Prompt » Write out every line below with no difference at all.

*** Supplied records ***

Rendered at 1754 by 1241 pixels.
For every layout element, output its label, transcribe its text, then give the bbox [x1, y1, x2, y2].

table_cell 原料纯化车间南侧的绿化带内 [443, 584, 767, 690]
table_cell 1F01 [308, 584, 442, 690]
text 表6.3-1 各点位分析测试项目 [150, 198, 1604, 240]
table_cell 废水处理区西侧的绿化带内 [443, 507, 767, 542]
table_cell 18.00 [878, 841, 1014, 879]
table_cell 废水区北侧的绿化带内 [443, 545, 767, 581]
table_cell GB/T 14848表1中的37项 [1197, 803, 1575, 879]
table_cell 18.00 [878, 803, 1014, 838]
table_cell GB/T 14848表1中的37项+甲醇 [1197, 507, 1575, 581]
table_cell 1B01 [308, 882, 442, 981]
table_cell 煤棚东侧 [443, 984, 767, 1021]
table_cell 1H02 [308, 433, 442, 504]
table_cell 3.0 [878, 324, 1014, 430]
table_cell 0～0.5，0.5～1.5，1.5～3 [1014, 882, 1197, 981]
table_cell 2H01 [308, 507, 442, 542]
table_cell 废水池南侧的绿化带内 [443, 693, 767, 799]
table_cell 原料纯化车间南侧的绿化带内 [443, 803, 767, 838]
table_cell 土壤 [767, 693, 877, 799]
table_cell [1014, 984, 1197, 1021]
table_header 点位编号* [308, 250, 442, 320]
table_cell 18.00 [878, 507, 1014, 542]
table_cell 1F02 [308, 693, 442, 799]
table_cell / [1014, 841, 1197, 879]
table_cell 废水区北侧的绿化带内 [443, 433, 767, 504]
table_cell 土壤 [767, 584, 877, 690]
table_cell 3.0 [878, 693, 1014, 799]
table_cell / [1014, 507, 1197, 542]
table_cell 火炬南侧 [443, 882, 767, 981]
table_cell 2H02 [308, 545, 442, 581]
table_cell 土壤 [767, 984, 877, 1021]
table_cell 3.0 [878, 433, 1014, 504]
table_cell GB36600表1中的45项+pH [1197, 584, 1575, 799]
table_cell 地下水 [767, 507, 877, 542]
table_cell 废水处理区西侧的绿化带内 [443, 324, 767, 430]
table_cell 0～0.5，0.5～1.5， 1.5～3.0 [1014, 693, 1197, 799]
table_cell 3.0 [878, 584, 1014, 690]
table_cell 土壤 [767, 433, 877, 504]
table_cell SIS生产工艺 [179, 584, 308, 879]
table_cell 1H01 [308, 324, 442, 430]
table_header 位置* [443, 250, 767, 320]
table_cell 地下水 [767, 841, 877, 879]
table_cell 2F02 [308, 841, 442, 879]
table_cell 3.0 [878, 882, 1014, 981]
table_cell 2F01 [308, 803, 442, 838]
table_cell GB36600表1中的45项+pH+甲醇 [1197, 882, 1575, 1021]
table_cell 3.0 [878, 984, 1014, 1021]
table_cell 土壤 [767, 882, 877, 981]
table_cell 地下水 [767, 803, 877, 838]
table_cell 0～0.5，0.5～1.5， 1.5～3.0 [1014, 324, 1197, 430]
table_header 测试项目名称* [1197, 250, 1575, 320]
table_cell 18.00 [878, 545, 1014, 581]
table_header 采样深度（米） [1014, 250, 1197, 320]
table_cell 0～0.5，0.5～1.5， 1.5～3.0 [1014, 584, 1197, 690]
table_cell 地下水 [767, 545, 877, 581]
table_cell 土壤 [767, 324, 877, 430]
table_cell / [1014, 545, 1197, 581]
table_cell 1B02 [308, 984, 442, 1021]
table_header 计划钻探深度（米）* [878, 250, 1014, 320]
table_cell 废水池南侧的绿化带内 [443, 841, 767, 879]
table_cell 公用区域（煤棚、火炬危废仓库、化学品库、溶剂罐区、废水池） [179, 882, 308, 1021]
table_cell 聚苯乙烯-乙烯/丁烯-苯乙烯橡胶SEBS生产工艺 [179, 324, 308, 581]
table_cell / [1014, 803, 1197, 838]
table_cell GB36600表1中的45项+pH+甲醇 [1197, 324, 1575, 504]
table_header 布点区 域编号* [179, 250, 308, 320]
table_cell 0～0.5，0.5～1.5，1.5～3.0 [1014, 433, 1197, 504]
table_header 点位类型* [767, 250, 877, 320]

*** End of Supplied records ***

Written answer »
Rendered at 1754 by 1241 pixels.
For every layout element, output its label, transcribe its text, then give the bbox [x1, y1, x2, y2].

table_cell 原料纯化车间南侧的绿化带内 [443, 584, 767, 690]
table_cell 1F01 [308, 584, 442, 690]
text 表6.3-1 各点位分析测试项目 [150, 198, 1604, 240]
table_cell 废水处理区西侧的绿化带内 [443, 507, 767, 542]
table_cell 18.00 [878, 841, 1014, 879]
table_cell 废水区北侧的绿化带内 [443, 545, 767, 581]
table_cell GB/T 14848表1中的37项 [1197, 803, 1575, 879]
table_cell 18.00 [878, 803, 1014, 838]
table_cell GB/T 14848表1中的37项+甲醇 [1197, 507, 1575, 581]
table_cell 1B01 [308, 882, 442, 981]
table_cell 煤棚东侧 [443, 984, 767, 1021]
table_cell 1H02 [308, 433, 442, 504]
table_cell 3.0 [878, 324, 1014, 430]
table_cell 0～0.5，0.5～1.5，1.5～3 [1014, 882, 1197, 981]
table_cell 2H01 [308, 507, 442, 542]
table_cell 废水池南侧的绿化带内 [443, 693, 767, 799]
table_cell 原料纯化车间南侧的绿化带内 [443, 803, 767, 838]
table_cell 土壤 [767, 693, 877, 799]
table_cell [1014, 984, 1197, 1021]
table_header 点位编号* [308, 250, 442, 320]
table_cell 18.00 [878, 507, 1014, 542]
table_cell 1F02 [308, 693, 442, 799]
table_cell / [1014, 841, 1197, 879]
table_cell 废水区北侧的绿化带内 [443, 433, 767, 504]
table_cell 土壤 [767, 584, 877, 690]
table_cell 3.0 [878, 693, 1014, 799]
table_cell / [1014, 507, 1197, 542]
table_cell 火炬南侧 [443, 882, 767, 981]
table_cell 2H02 [308, 545, 442, 581]
table_cell 土壤 [767, 984, 877, 1021]
table_cell 3.0 [878, 433, 1014, 504]
table_cell GB36600表1中的45项+pH [1197, 584, 1575, 799]
table_cell 地下水 [767, 507, 877, 542]
table_cell 废水处理区西侧的绿化带内 [443, 324, 767, 430]
table_cell 0～0.5，0.5～1.5， 1.5～3.0 [1014, 693, 1197, 799]
table_cell 3.0 [878, 584, 1014, 690]
table_cell 土壤 [767, 433, 877, 504]
table_cell SIS生产工艺 [179, 584, 308, 879]
table_cell 1H01 [308, 324, 442, 430]
table_header 位置* [443, 250, 767, 320]
table_cell 地下水 [767, 841, 877, 879]
table_cell 2F02 [308, 841, 442, 879]
table_cell 3.0 [878, 882, 1014, 981]
table_cell 2F01 [308, 803, 442, 838]
table_cell GB36600表1中的45项+pH+甲醇 [1197, 882, 1575, 1021]
table_cell 3.0 [878, 984, 1014, 1021]
table_cell 土壤 [767, 882, 877, 981]
table_cell 地下水 [767, 803, 877, 838]
table_cell 0～0.5，0.5～1.5， 1.5～3.0 [1014, 324, 1197, 430]
table_header 测试项目名称* [1197, 250, 1575, 320]
table_cell 18.00 [878, 545, 1014, 581]
table_header 采样深度（米） [1014, 250, 1197, 320]
table_cell 0～0.5，0.5～1.5， 1.5～3.0 [1014, 584, 1197, 690]
table_cell 地下水 [767, 545, 877, 581]
table_cell 土壤 [767, 324, 877, 430]
table_cell / [1014, 545, 1197, 581]
table_cell 1B02 [308, 984, 442, 1021]
table_header 计划钻探深度（米）* [878, 250, 1014, 320]
table_cell 废水池南侧的绿化带内 [443, 841, 767, 879]
table_cell 公用区域（煤棚、火炬危废仓库、化学品库、溶剂罐区、废水池） [179, 882, 308, 1021]
table_cell 聚苯乙烯-乙烯/丁烯-苯乙烯橡胶SEBS生产工艺 [179, 324, 308, 581]
table_cell / [1014, 803, 1197, 838]
table_cell GB36600表1中的45项+pH+甲醇 [1197, 324, 1575, 504]
table_header 布点区 域编号* [179, 250, 308, 320]
table_cell 0～0.5，0.5～1.5，1.5～3.0 [1014, 433, 1197, 504]
table_header 点位类型* [767, 250, 877, 320]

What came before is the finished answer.